It concludes that the total of two sides of the triangle is greater than the third side.

### Examples of RD Sharma Chapter 10 Class 9 Maths Exercise 10.6 Solutions

Ques: Could a triangle have side lengths as- 6cm, 7cm, and 5cm?

Solution- If 6cm, 7cm, and 5cm are the sides of a triangle, it satisfies the inequality theorem.

Hence,

• 6 + 7 > 5 = 13 > 5 = True
• 7 + 5 > 6 = 12 > 6 = True
• 6 + 5 > 7 = 11 > 7 = True

All three conditions are satisfied.
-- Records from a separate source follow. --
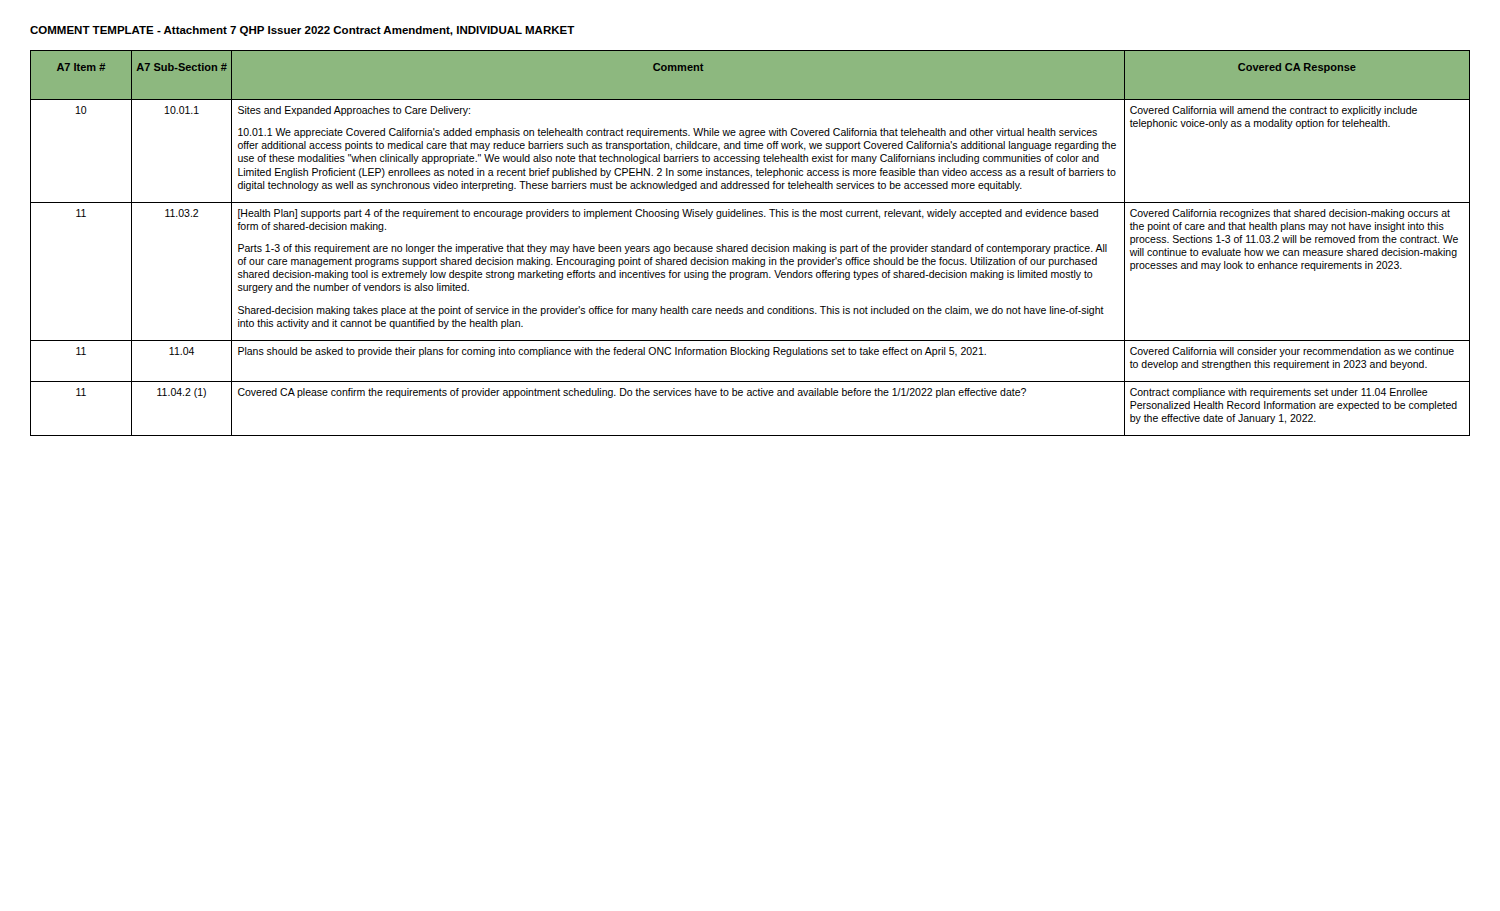COMMENT TEMPLATE - Attachment 7 QHP Issuer 2022 Contract Amendment, INDIVIDUAL MARKET
| A7 Item # | A7 Sub-Section # | Comment | Covered CA Response |
| --- | --- | --- | --- |
| 10 | 10.01.1 | Sites and Expanded Approaches to Care Delivery: 10.01.1 We appreciate Covered California's added emphasis on telehealth contract requirements. While we agree with Covered California that telehealth and other virtual health services offer additional access points to medical care that may reduce barriers such as transportation, childcare, and time off work, we support Covered California's additional language regarding the use of these modalities "when clinically appropriate." We would also note that technological barriers to accessing telehealth exist for many Californians including communities of color and Limited English Proficient (LEP) enrollees as noted in a recent brief published by CPEHN. 2 In some instances, telephonic access is more feasible than video access as a result of barriers to digital technology as well as synchronous video interpreting. These barriers must be acknowledged and addressed for telehealth services to be accessed more equitably. | Covered California will amend the contract to explicitly include telephonic voice-only as a modality option for telehealth. |
| 11 | 11.03.2 | [Health Plan] supports part 4 of the requirement to encourage providers to implement Choosing Wisely guidelines. This is the most current, relevant, widely accepted and evidence based form of shared-decision making. Parts 1-3 of this requirement are no longer the imperative that they may have been years ago because shared decision making is part of the provider standard of contemporary practice. All of our care management programs support shared decision making. Encouraging point of shared decision making in the provider's office should be the focus. Utilization of our purchased shared decision-making tool is extremely low despite strong marketing efforts and incentives for using the program. Vendors offering types of shared-decision making is limited mostly to surgery and the number of vendors is also limited. Shared-decision making takes place at the point of service in the provider's office for many health care needs and conditions. This is not included on the claim, we do not have line-of-sight into this activity and it cannot be quantified by the health plan. | Covered California recognizes that shared decision-making occurs at the point of care and that health plans may not have insight into this process. Sections 1-3 of 11.03.2 will be removed from the contract. We will continue to evaluate how we can measure shared decision-making processes and may look to enhance requirements in 2023. |
| 11 | 11.04 | Plans should be asked to provide their plans for coming into compliance with the federal ONC Information Blocking Regulations set to take effect on April 5, 2021. | Covered California will consider your recommendation as we continue to develop and strengthen this requirement in 2023 and beyond. |
| 11 | 11.04.2 (1) | Covered CA please confirm the requirements of provider appointment scheduling. Do the services have to be active and available before the 1/1/2022 plan effective date? | Contract compliance with requirements set under 11.04 Enrollee Personalized Health Record Information are expected to be completed by the effective date of January 1, 2022. |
Therefore a triangle could have side lengths as- 6cm, 7cm, and 5cm.

Ques- Is it possible to draw a triangle with the sides of lengths- 2 cm, 3 cm, and 7 cm?

Solution-

Lengths of the sides are 2 cm, 3 cm, and 7 cm.

A triangle can be drawn only when the total of any two sides is greater than the third side.

So, let’s check the rule.

2 + 3 ≯ 7 or 2 + 3 < 7

2 + 7 > 3

and 3 + 7 > 2

Here 2 + 3 ≯ 7

So, the triangle does not exit.